__Given text__.
++++++++
Miitopia Review

A simple, yet addictive adventure for all ages.

Miitopia won’t suddenly become the de facto RPG of the 3DS generation. Nintendo’s mix of social experiment and lighthearted turn-based RPG is more of a novelty than a diehard gaming experience. And yet, despite its flaws and limited challenge, the simple fact is that Miitopia is fun. It’s a casual fantasy adventure where your favorite Miis, your friends, and celebrity lookalikes make up the cast. I mean, in what other game can The Dark Lord GabeNewell reign supreme over a party of me, Bill Murray, Robocop, and Princess Zelda? This is our Miitopia review.

It cannot be stated enough that Miitopia is clearly not intended for folks who love Bravely Default, Final Fantasy XV, or other recent staples of the genre. Miitopia is what I like to call a gateway RPG. If my four-year-old son were a bit older, and wanted to play a game on my new 2DS XL, it’d be Miitopia that I handed him first. The controls are simple, you can’t really “lose”, and its tone and depth are basic enough for anyone to grasp.

There’s an overworld map and you can’t really get lost because it’s on “rails” as it were. Guiding you through the game’s story as you unlock new paths. Think Super Mario World and its connected dots, and you’re on the right track. There are towns you navigate and talk to people in, but they’re also mostly just single-pathed areas where you are provided a bit more mirth and back-story. This is not an exploration based RPG, rather it’s a game whose sole purpose is to entertain you with its Mii interactions and creations.
++++++++
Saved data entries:

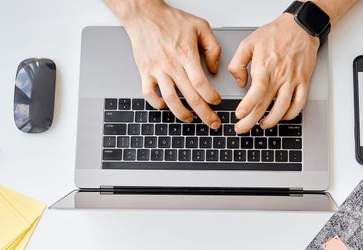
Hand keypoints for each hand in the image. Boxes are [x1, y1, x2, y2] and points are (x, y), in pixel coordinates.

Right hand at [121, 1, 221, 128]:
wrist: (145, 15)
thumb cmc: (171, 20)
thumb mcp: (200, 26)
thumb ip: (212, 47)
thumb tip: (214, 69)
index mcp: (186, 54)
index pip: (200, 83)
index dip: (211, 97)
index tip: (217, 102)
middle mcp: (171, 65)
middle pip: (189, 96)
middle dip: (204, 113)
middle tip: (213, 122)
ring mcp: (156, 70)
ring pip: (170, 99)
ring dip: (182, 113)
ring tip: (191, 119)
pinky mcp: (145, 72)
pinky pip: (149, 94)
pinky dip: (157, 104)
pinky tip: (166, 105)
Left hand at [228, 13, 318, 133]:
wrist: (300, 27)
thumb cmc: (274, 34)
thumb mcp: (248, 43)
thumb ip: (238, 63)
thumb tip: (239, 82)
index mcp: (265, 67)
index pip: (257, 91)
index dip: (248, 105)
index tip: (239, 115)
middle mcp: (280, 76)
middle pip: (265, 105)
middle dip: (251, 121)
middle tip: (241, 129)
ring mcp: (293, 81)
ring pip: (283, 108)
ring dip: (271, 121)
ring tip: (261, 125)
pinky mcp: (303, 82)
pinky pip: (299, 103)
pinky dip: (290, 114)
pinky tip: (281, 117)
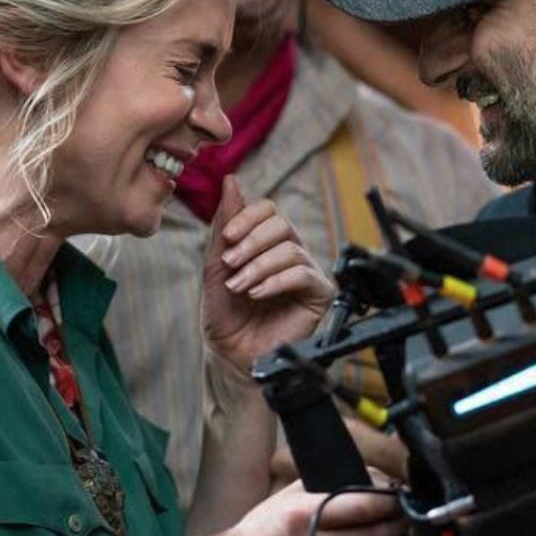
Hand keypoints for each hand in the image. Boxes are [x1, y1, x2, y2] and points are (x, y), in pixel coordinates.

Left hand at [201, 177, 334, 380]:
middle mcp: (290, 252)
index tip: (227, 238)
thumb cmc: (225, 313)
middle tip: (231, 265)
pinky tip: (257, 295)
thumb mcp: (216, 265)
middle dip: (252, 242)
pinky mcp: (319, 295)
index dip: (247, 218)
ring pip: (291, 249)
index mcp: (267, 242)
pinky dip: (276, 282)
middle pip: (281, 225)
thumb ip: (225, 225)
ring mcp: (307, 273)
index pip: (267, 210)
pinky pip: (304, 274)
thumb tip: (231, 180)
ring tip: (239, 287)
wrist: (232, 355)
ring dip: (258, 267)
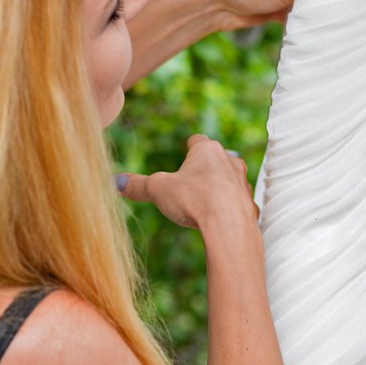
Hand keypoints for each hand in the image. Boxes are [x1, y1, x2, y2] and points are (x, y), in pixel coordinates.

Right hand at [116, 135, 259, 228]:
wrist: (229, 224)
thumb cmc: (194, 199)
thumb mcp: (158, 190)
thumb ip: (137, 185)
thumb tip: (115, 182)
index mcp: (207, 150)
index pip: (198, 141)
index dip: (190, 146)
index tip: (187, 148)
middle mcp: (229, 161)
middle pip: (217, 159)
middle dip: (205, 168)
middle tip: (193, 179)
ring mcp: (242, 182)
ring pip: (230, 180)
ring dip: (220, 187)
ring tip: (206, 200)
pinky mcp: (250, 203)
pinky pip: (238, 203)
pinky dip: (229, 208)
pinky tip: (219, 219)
++++++++
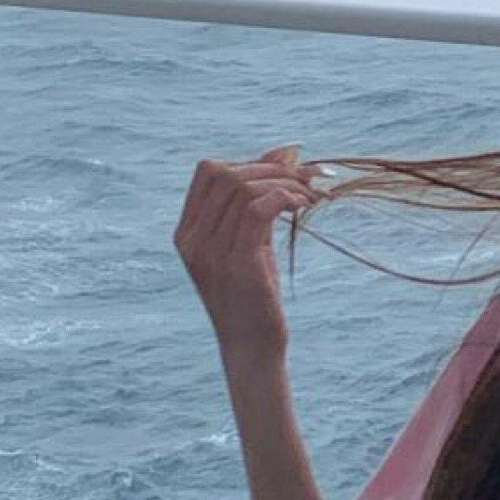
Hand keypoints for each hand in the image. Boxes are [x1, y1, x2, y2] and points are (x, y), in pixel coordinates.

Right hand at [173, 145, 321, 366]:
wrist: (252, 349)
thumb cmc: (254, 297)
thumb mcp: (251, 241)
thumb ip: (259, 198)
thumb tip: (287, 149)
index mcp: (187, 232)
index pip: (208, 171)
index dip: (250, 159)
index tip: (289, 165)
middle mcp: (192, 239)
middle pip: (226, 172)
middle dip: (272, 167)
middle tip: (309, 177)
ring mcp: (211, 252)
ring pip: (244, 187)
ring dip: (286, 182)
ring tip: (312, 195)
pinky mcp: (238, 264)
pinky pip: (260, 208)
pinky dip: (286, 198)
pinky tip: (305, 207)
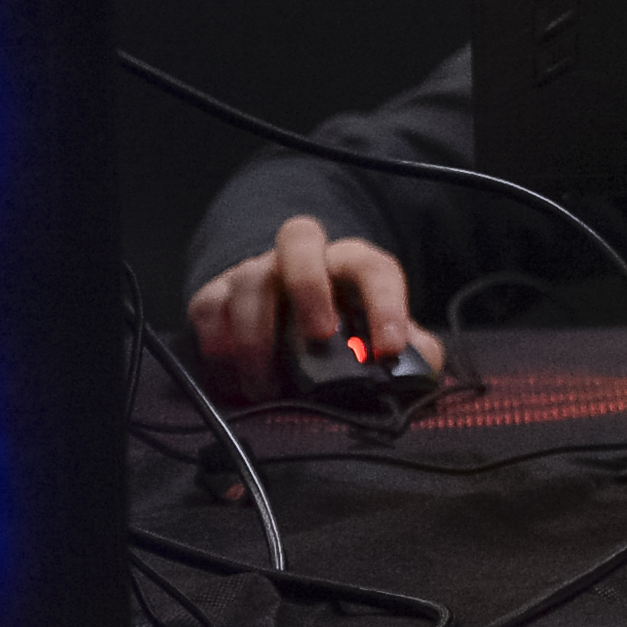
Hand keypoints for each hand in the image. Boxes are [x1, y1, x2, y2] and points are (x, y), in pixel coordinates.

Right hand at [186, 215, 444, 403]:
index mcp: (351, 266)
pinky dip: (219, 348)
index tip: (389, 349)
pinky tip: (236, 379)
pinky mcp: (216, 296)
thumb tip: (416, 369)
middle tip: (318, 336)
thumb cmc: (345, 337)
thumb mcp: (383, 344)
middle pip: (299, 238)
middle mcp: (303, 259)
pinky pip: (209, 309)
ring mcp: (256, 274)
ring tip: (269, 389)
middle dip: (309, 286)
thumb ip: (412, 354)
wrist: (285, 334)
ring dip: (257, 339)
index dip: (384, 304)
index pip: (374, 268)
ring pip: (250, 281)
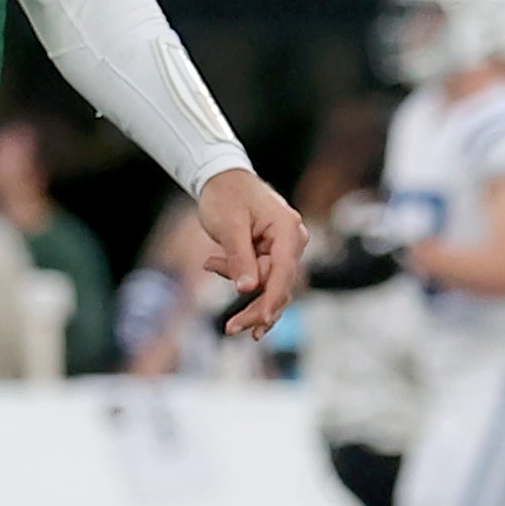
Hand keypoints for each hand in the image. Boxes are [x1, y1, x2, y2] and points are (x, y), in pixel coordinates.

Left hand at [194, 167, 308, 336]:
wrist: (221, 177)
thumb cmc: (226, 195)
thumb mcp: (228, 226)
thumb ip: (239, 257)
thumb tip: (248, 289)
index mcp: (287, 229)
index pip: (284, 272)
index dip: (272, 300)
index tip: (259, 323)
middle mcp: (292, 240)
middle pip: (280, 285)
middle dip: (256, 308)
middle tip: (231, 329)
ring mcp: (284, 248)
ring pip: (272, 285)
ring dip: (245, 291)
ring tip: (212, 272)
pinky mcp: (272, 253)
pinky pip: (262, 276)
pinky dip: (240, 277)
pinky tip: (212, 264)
++++++++
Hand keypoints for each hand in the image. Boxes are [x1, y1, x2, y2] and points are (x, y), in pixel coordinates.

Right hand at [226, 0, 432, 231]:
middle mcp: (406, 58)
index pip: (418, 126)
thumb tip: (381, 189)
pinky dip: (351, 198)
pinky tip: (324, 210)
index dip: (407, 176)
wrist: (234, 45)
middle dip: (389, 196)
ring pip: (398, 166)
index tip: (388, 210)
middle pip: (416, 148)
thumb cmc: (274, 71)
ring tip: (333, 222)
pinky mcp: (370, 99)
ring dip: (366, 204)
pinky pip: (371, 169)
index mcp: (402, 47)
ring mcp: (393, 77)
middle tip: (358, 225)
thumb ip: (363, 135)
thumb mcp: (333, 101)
++++++++
__Exercise A__.
From the Miitopia review, reproduce word for word the part that opens with the words containing "Miitopia won’t suddenly" and closes with "our Miitopia review.".
__Exercise B__.
In one to three sentences, explain why the Miitopia review says it would be the first game handed to the reviewer's son.

__Exercise output A__.
Miitopia won’t suddenly become the de facto RPG of the 3DS generation. Nintendo’s mix of social experiment and lighthearted turn-based RPG is more of a novelty than a diehard gaming experience. And yet, despite its flaws and limited challenge, the simple fact is that Miitopia is fun. It’s a casual fantasy adventure where your favorite Miis, your friends, and celebrity lookalikes make up the cast. I mean, in what other game can The Dark Lord GabeNewell reign supreme over a party of me, Bill Murray, Robocop, and Princess Zelda? This is our Miitopia review.

__Exercise output B__.
Its controls are simple, you can't really "lose," and its tone and depth are basic enough for anyone to grasp.